On a cumulative basis, FDI net inflows for the first ten months of 2017 grew year-on-year by 20.5 percent to US$7.9 billion. In particular, net equity capital investments increased by 54.7 percent to US$2.6 billion as gross equity capital placements of US$3.1 billion more than offset withdrawals of US$465 million. Gross equity capital placements came mostly from the Netherlands, the United States, Singapore, Japan and Hong Kong. By economic activity, equity capital investments were channeled mainly to electricity, gas, steam and air-conditioning supply, manufacturing; real estate; construction; and wholesale and retail trade activities. Non-residents’ net investments in debt instruments totaled US$4.6 billion during the period, 8.5 percent higher than the level recorded during the comparable period in 2016. Reinvestment of earnings amounted to US$662 million.

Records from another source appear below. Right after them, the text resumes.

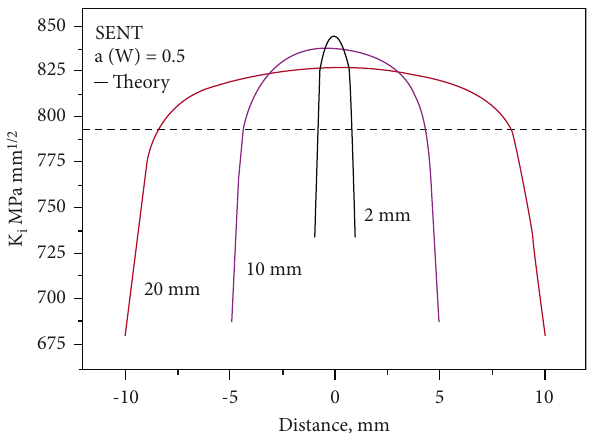
Figure 18: Values of tension intensity for different thicknesses based on source [33].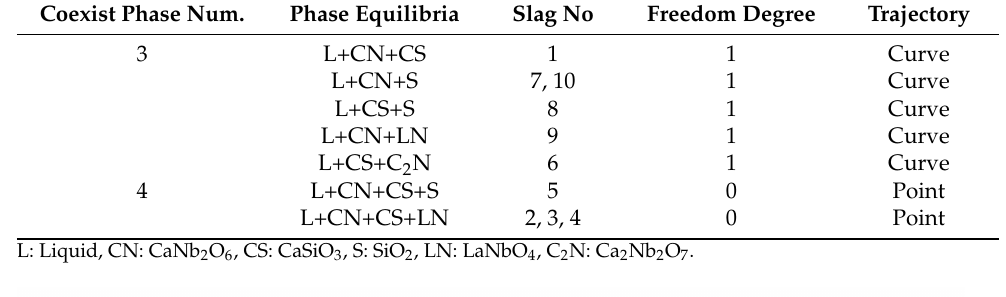
Table 4. Summary of high temperature equilibrium experiment results. Coexist Phase Num.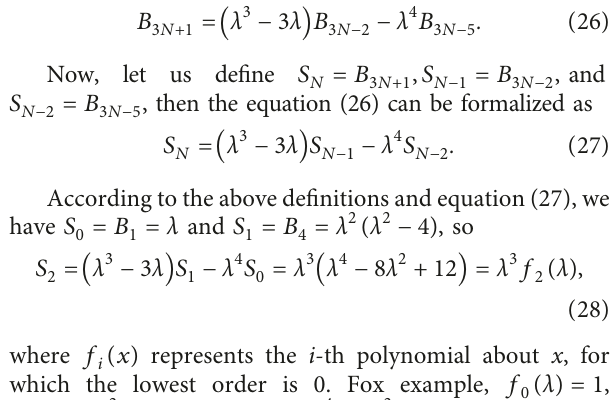
Table 1: N of extended-path networks. D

1 Based on the Balance of Payments and International Investment Position Manual, 6th edition (BPM6) which uses the asset and liability principle in the compilation of FDI statistics. Under the asset and liability principle, claims of non-resident direct investment enterprises from resident direct investors are presented as reverse investment under net incurrence of liabilities/non-residents’ investments in the Philippines (previously presented in the Balance of Payments Manual, 5th edition (BPM5) as negative entry under assets/residents’ investments abroad). Conversely, claims of resident direct investment enterprises from foreign direct investors are presented as reverse investment under net acquisition of financial assets/residents’ investments abroad (previously presented as negative entry under liabilities/non-residents’ investments in the Philippines).
2 BSP statistics on FDI covers actual investment inflows, which could be in the form of equity capital, reinvestment of earnings, and borrowings between affiliates. In contrast to investment data from other government sources, the BSP’s FDI data include investments where ownership by the foreign enterprise is at least 10 percent. Meanwhile, FDI data of Investment Promotion Agencies (IPAs) do not make use of the 10 percent threshold and include borrowings from foreign sources that are non-affiliates of the domestic company. Furthermore, the BSP’s FDI data are presented in net terms (i.e., equity capital placements less withdrawals), while the IPAs’ FDI do not account for equity withdrawals.